Anatole Pang: To succeed with China, we must learn to play the underdog once again
In my last piece on this site, I discussed some of the main themes in current Sino-British trade ,and began to look at some remedies needed. In particular, I tackled one great area of complacency: the idea that although Britain's services-focused economic structure was not as strong in the emerging markets as manufacturing powerhouses such as Germany, we would still benefit in the "next cycle", as those economies matured and required services. I pointed out that there are precious few examples of any emerging markets allowing as much foreign presence in services as they do in products - and that this hope was most likely a fallac.
Following on from this, and partly in relation to some of the responses I have had, both to the piece and more generally, I want to tackle the second great area of complacency which I detect in our British mentality: the idea that as long as we keep our own house in order, things will be fine. This school of thought argues in essence that we do not need such a thing as a "China policy", or an "India policy" or anything else. We should remain true to who we are (possibly in conjunction with an exit from Europe), and our patience will be rewarded.
For a start, this way of thinking demonstrates a dangerous parochialism which prevents Britain from taking on the challenges of globalisation head-on. It is instructive to note how far we are from our American cousins for whom "China is an overarching backdrop to almost everything" being discussed on Capitol Hill. Naturally. we do not have their geo-political priorities But, ideally, our own discourse should resemble more closely that description than the sad "black box" which currently exists. We need to talk more at Westminster about China.
Moreover, this attitude does not recognise the realities of our current relative position, or future trajectory. At some point, Britain will have to embrace its position as an underdog rather than a major player, and we have to understand that how we implement and conduct government-to-government trade policy is totally different in each circumstance. The days of corporate imperialism - when Britain could aim to dictate trade with the emerging markets on its own or even equal terms - are long gone. Instead, we must be flexible, and aim to shape ourselves to provide what others need on their terms.
I make no apologies for the unashamendly self-flagellatory tone of all this. However, to me it also offers the best hope for Britain's future. When this mindset is changed, Britain will be well-placed, with its natural creativity and enterprise, to benefit - indeed, it will be better placed than apparently stronger performers of the moment such as Germany who, cocooned in the comfort of their current advantages of quality, will not adapt as quickly.
The mentality of the underdog is key.
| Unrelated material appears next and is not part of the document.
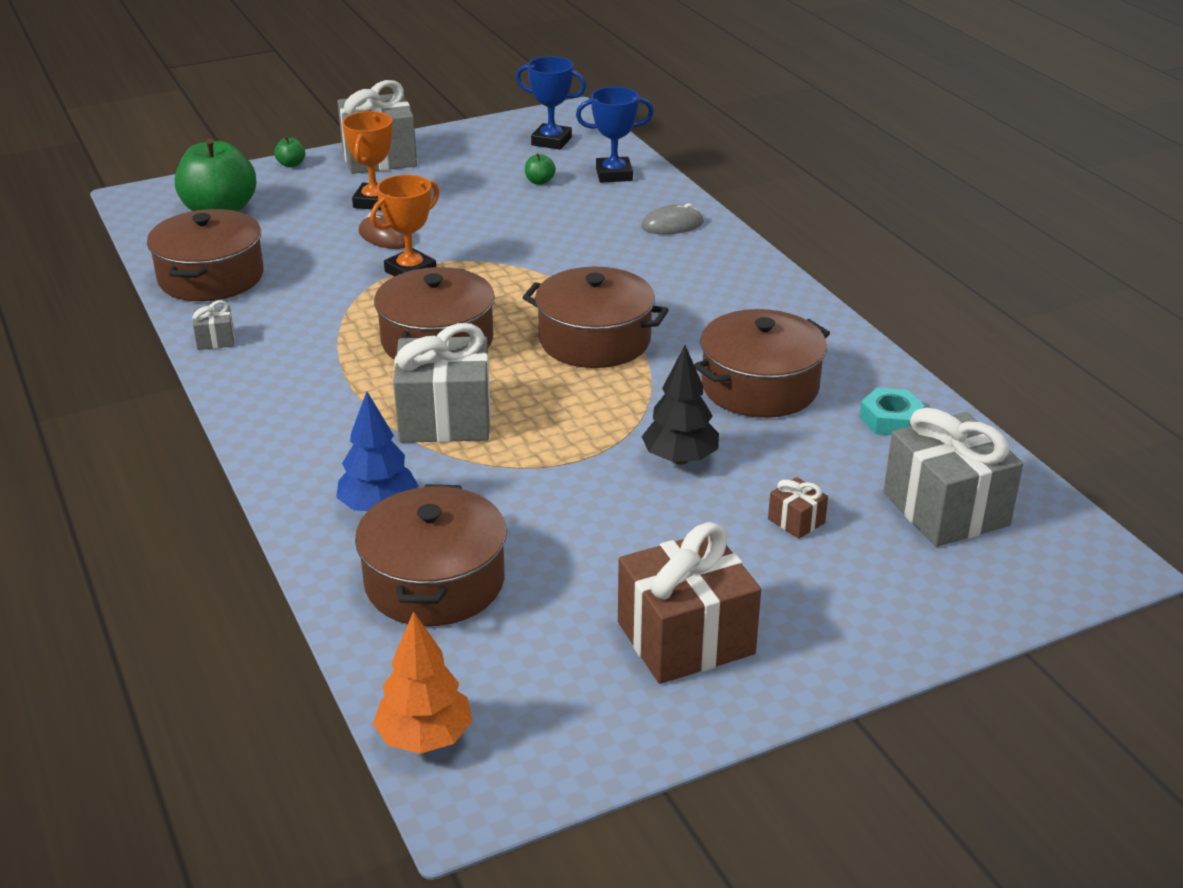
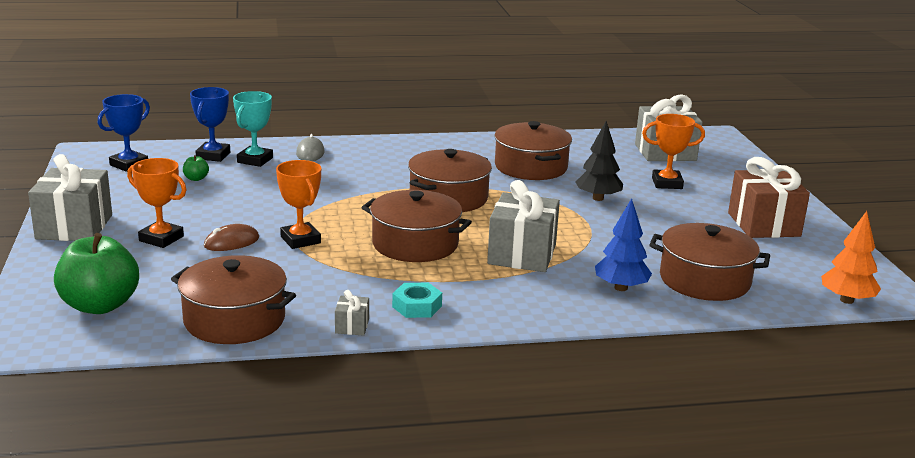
camera: 75 degrees left, 10 degrees down
green apple [274,136,305,167] -> none
brown gift [768,477,828,539] -> orange trophy [642,114,705,189]
turquoise nut [859,388,925,435] -> turquoise nut moved to [392,283,442,318]
none -> turquoise trophy [233,91,273,167]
As a student of history, it has always struck me that our "Imperial Hangover" is not just unhelpful, but also completely misplaced. Britain reached its decadent heights in the late 19th century, to be sure; but its peak of achievement as a nation came well before that - before 1830. Britain at its very best was not the land of mature industrial revolution, but a country of pirates, privateers, entrepreneurs and hooligans who travelled the world - stole, invented, sold and traded.
To return to the subject at hand, what could such individually-tailored policies include? Taking but one example, visas are just such an area. There is simply no reason for applicants from China to be caught up in the general rhetoric of "reducing immigration". Whether you are against immigration or not, it is patently obvious to those who are familiar with the situation that very few Chinese people younger than 35 have any intention of staying in Britain after they finish being a student or their business. Why would they? There is far more opportunity for them in China. The very ignorance of such a dynamic is indicative of the parochial attitude which can infect policy-making even when it does not intend do. But what is policy for China does not have to be policy for India, Bangladesh, Indonesia or Mexico.
Therefore I come back to two principle guidelines in response to these two great complacencies: first, engagement; next, humility.
- Engagement, insofar as the British political establishment must learn to treat China and other emerging markets as distinctive and proactive policy areas, and try to understand them individually. There can be no lazy, catch-all "Emerging Markets policy"; nor a continued Anglocentric mindset which does not allow us the knowledge or flexibility needed for the future.
- Humility, in the sense that we need to relinquish the idea that we are dealing with such economies on "equal terms". Yes, we have great things to sell; but they will decide what they need, and we need to be humble about how to sell ourselves. This is particularly true since foreign governments form such a large component of their consumption compared to the West.
If these two ideas can be digested and internalised, there is still a great future for Britain as an entrepreneurial middle-ranking country which can punch above its weight in influence. Again, it would put us in an advantageous position compared to our peers in Europe. If we do not adjust, however, Britain will continue to slide down the path of irrelevance for the likes of China.This is the best moment for pre-emptive action - and changing things whilst we can still catch up.